**AIM OF THE TASK:** Apart from the pictures, every line below needs to be reproduced verbatim.

**RAW DATA:**
======
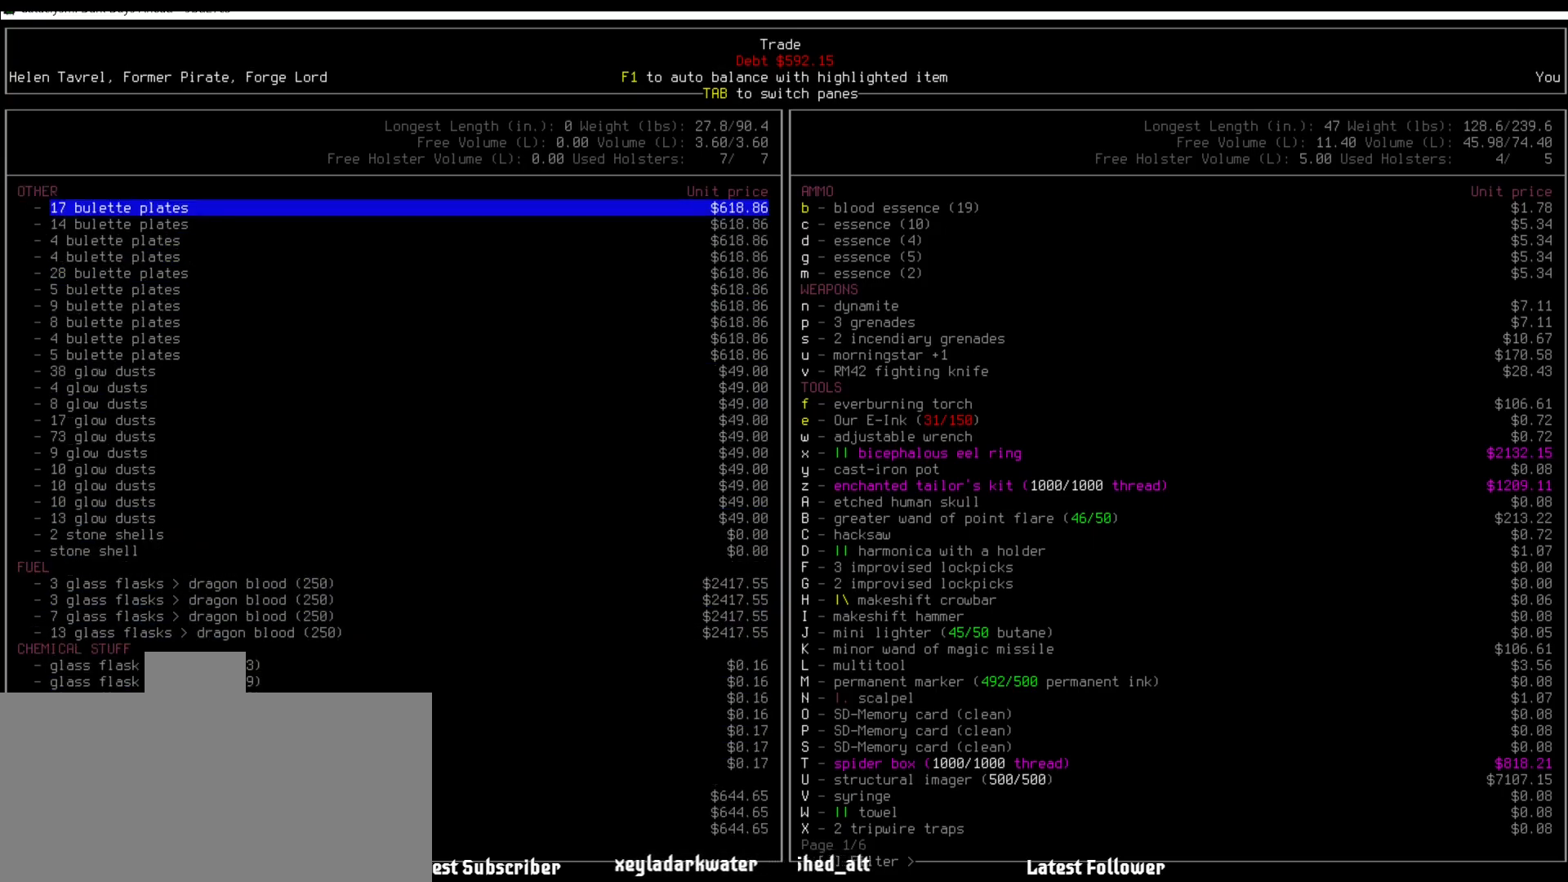
{"keys": [], "mouse": [], "events": [[16, "down", "up"]]}
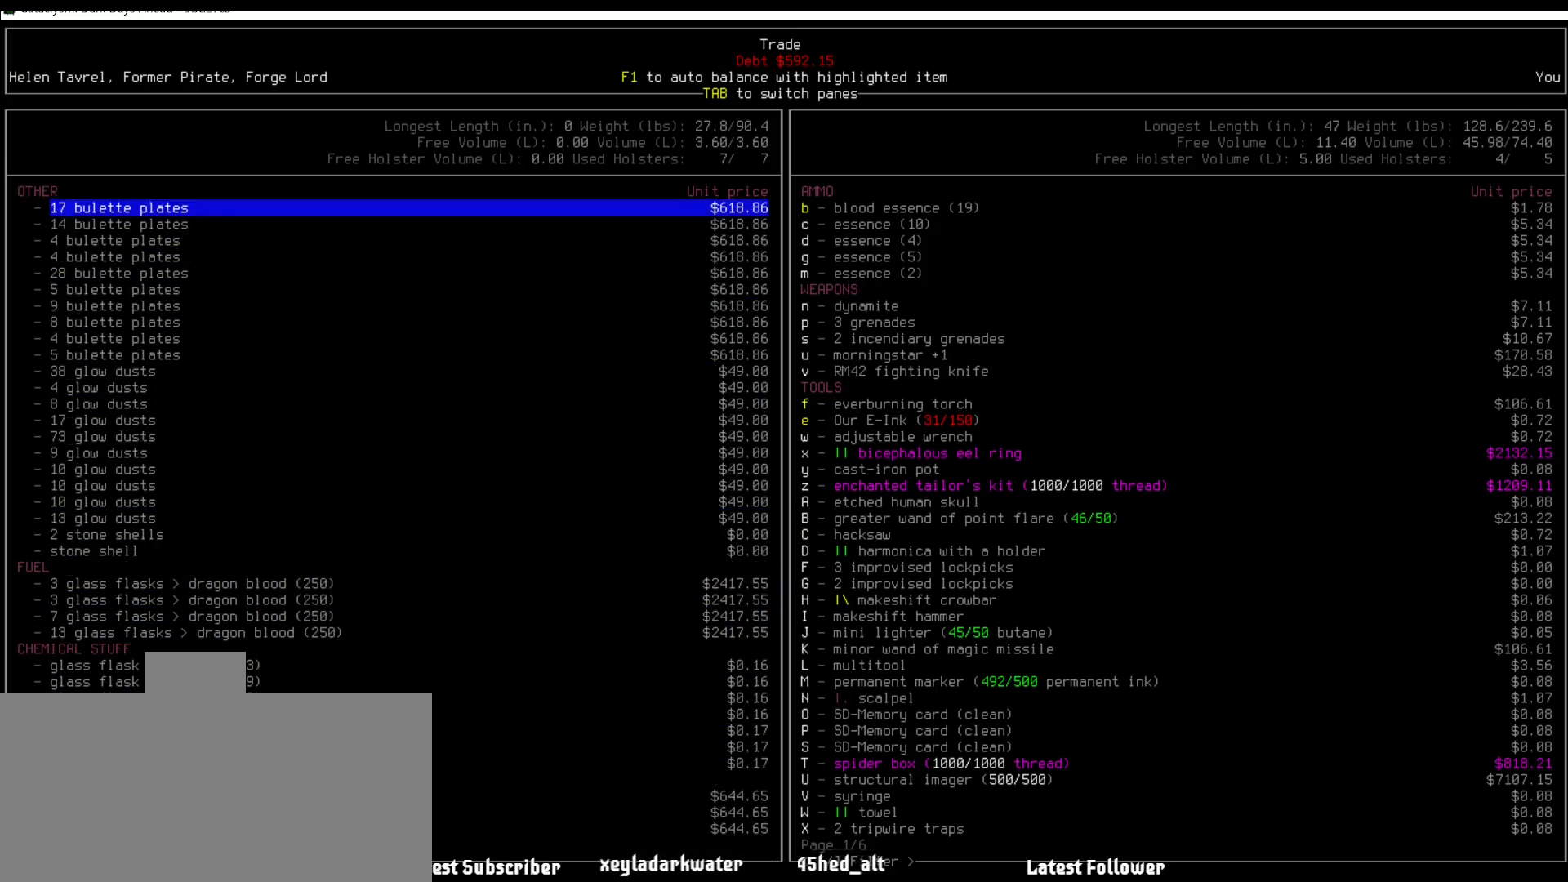
{"keys": [], "mouse": [], "events": []}
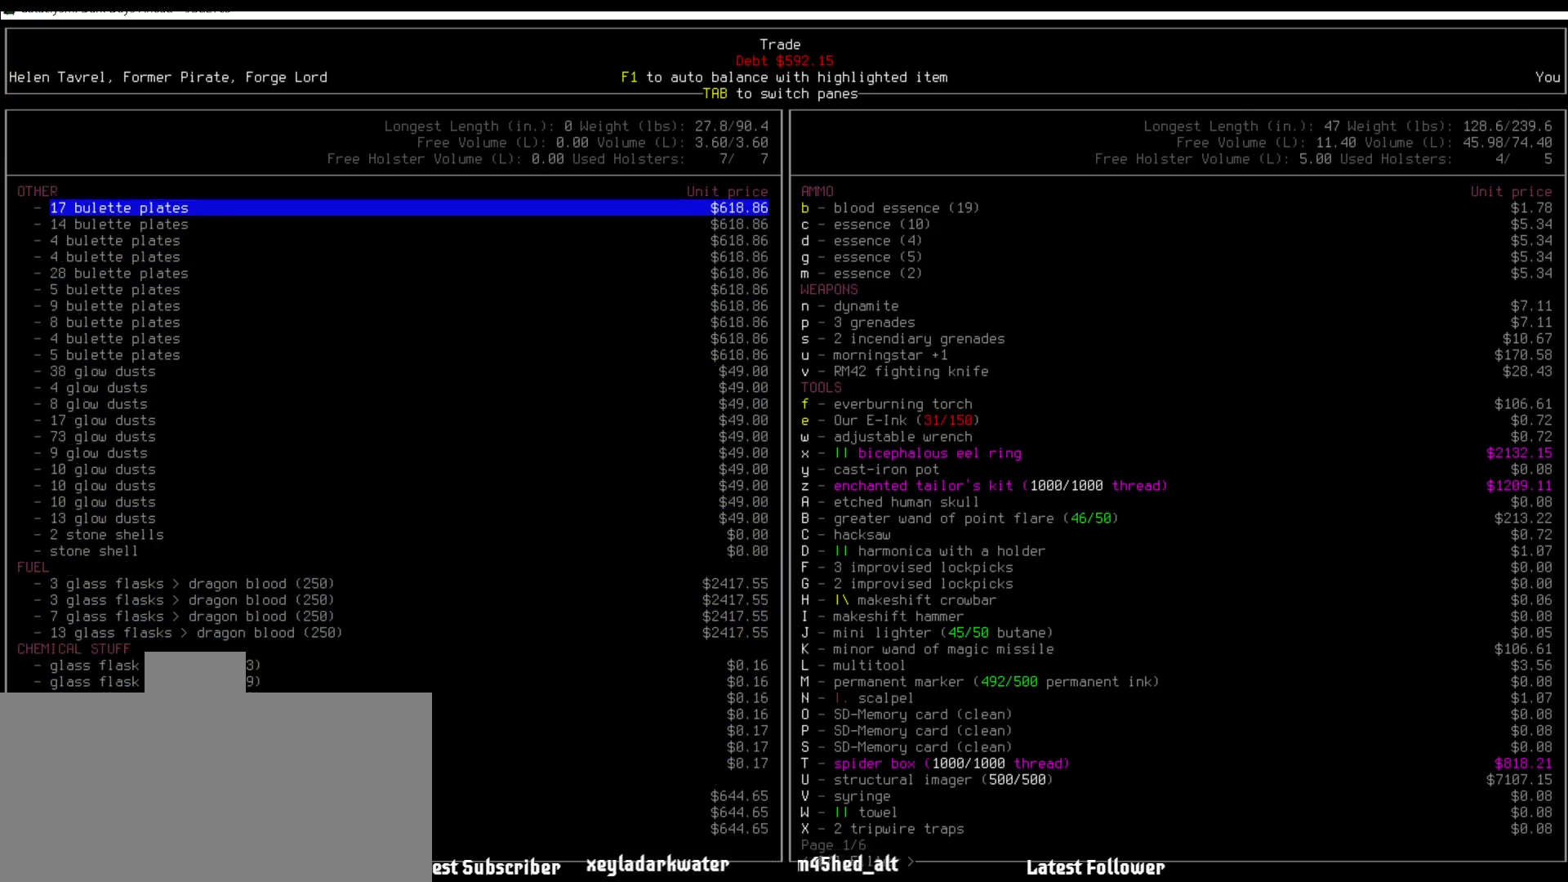
{"keys": ["down"], "mouse": [], "events": [[236, "down", "down"]]}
======
**ANSWER SPACE:**
{"keys": [], "mouse": [], "events": [[16, "down", "up"]]}
{"keys": [], "mouse": [], "events": []}
{"keys": ["down"], "mouse": [], "events": [[236, "down", "down"]]}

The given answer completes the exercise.